BEGIN

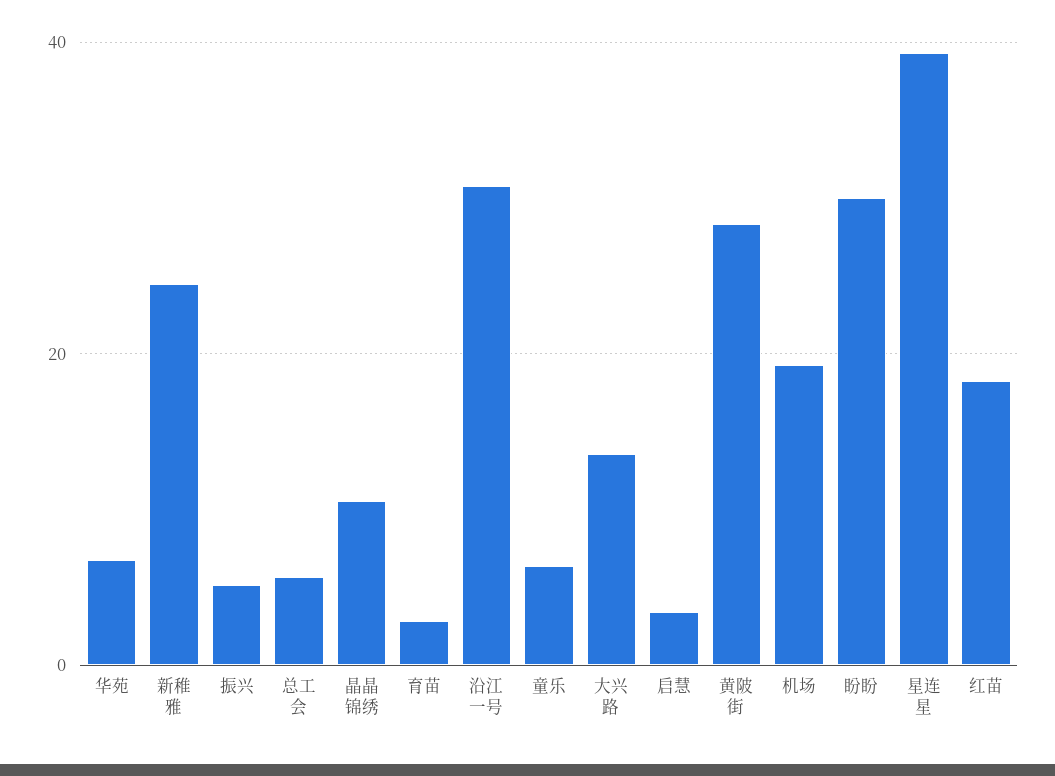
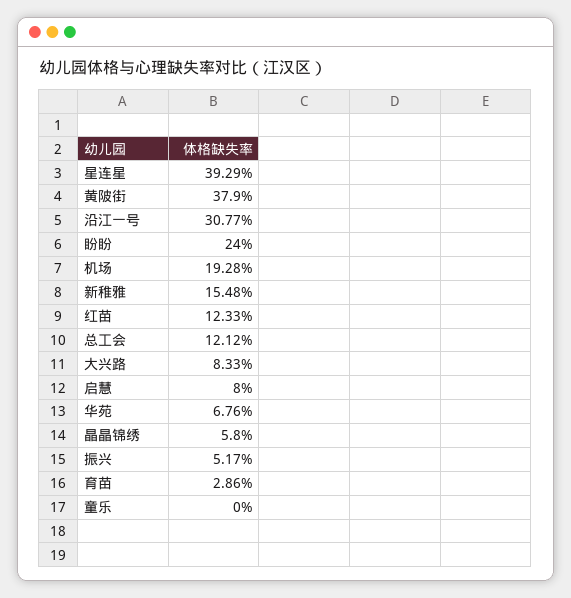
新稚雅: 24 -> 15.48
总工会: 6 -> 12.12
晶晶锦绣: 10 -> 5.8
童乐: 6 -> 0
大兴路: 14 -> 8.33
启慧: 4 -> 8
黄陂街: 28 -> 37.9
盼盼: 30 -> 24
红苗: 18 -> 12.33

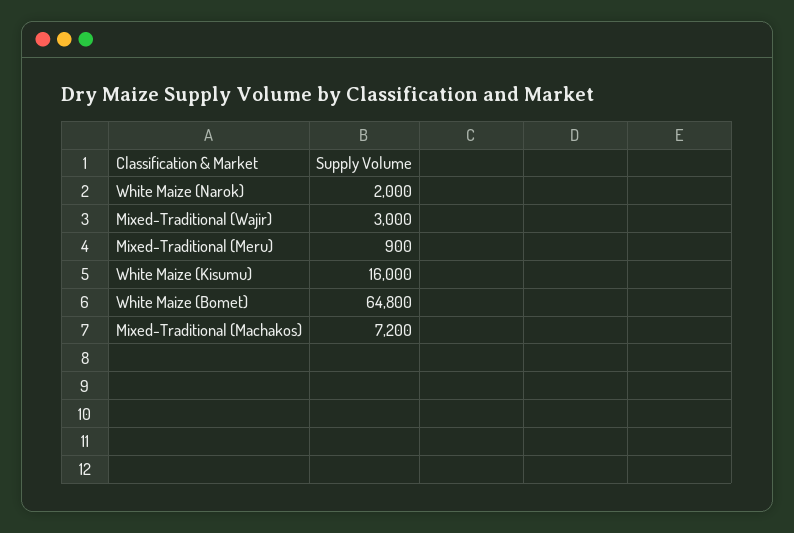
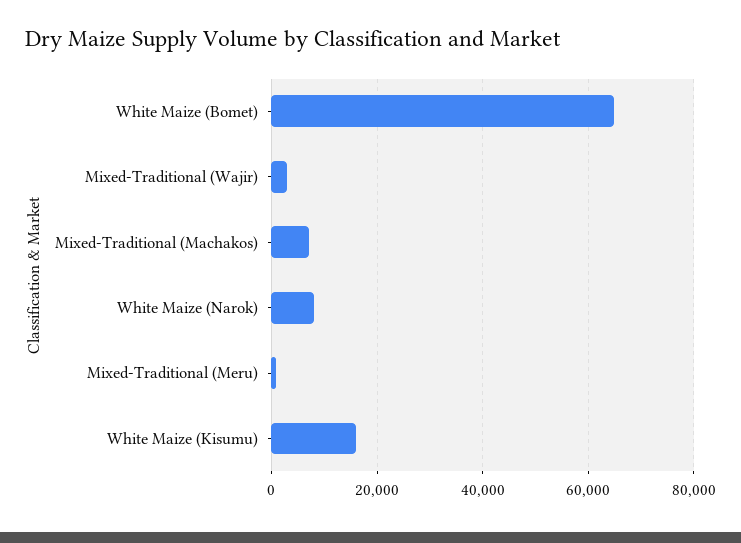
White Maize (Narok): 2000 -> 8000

END

* [WORK INSTRUCTION]:
Pictures do not go in the copy. Write out exactly the lines from the line containing "晶晶锦绣: 10 -> 5.8" through the last line of the listing.

* [EXERCISE SOLUTION]:
晶晶锦绣: 10 -> 5.8
童乐: 6 -> 0
大兴路: 14 -> 8.33
启慧: 4 -> 8
黄陂街: 28 -> 37.9
盼盼: 30 -> 24
红苗: 18 -> 12.33

White Maize (Narok): 2000 -> 8000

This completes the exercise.